Phil Carlson, AP
In this photo taken June 11, 2014 in Nauvoo, Ill. Architect Paul DeBarthe, right, talks with volunteer digger Nick Mainz as Mainz works to uncover the foundation of the possible location of a home built for the one-time patriarch of the Church of Jesus Christ of Latter-day Saints, Joseph Smith Sr. and his wife Lucy Mack. Searchers for the one-time dwelling of the parents of Joseph Smith, the founder of the Mormon church — have uncovered what appears to be a structural support for the house that research indicates was a double log cabin. They've also found a small house key, along with thousands of bits of pottery, window glass, metal and buttons. (AP Photo/The Quincy Herald-Whig, Phil Carlson)
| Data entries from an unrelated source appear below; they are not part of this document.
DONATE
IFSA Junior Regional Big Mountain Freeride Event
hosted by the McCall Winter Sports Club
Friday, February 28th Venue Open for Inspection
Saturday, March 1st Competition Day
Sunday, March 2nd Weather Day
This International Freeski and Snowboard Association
NAUVOO, Ill. (AP) — An archaeological dig is underway in a tiny western Illinois community for the possible location of a home built for the one-time patriarch of The Church of Jesus Christ of Latter-day Saints.
Searchers for the one-time dwelling of Joseph Smith Sr. and wife Lucy Mack — parents of Joseph Smith, the founder of the Mormon church — have uncovered what appears to be a structural support for the house that research indicates was a double log cabin, the Quincy Herald-Whig reported.
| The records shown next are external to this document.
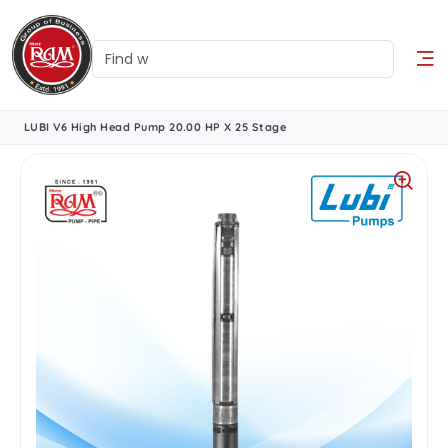
LUBI V6 High Head Pump 20.00 HP X 25 Stage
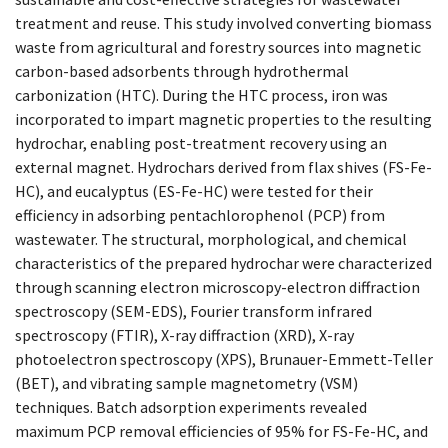
treatment and reuse. This study involved converting biomass
waste from agricultural and forestry sources into magnetic
carbon-based adsorbents through hydrothermal
carbonization (HTC). During the HTC process, iron was
incorporated to impart magnetic properties to the resulting
hydrochar, enabling post-treatment recovery using an
external magnet. Hydrochars derived from flax shives (FS-Fe-
HC), and eucalyptus (ES-Fe-HC) were tested for their
efficiency in adsorbing pentachlorophenol (PCP) from
wastewater. The structural, morphological, and chemical
characteristics of the prepared hydrochar were characterized
through scanning electron microscopy-electron diffraction
spectroscopy (SEM-EDS), Fourier transform infrared
spectroscopy (FTIR), X-ray diffraction (XRD), X-ray
photoelectron spectroscopy (XPS), Brunauer-Emmett-Teller
(BET), and vibrating sample magnetometry (VSM)
techniques. Batch adsorption experiments revealed
maximum PCP removal efficiencies of 95% for FS-Fe-HC, and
They've also found a small house key, along with thousands of bits of pottery, window glass, metal and buttons.
Those discoveries by volunteers over the past three years suggest that the site being sought is just south of the historic Joseph and Emma Smith Mansion House in 1,100-resident Nauvoo (nah-VOO') in Hancock County.
"This is a special spot," Bob Smith, a descendant, told the newspaper of the possible location of Joseph Smith Sr.'s home where archaeologists have unearthed a breezeway that Joseph Smith Jr. once linked with that of his father. "We found walkway all along here. You can see remnants."
"To discover, preserve and share. That's what we're about," Smith added of the search for the former digs of the elder Smith, who died in 1840. "Religion doesn't matter."
As part of the archaeological team headed by Paul DeBarthe, whose digging around Nauvoo dates to 1971, recent Utah State University graduate Michelle Murri called the work "a perfect opportunity to visit (Nauvoo) and get some professional experience."
"It's taught me a lot about the history of Nauvoo and my own family history, and it's also taught me a lot of skills that I can use in my further archaeology jobs," said Murri, of LeVerkin, Utah.
"Any time you can touch something, it just makes you more aware of history," added Synthia DeBarthe, another longtime volunteer. "It gets into your heart and your soul, and you never forget it."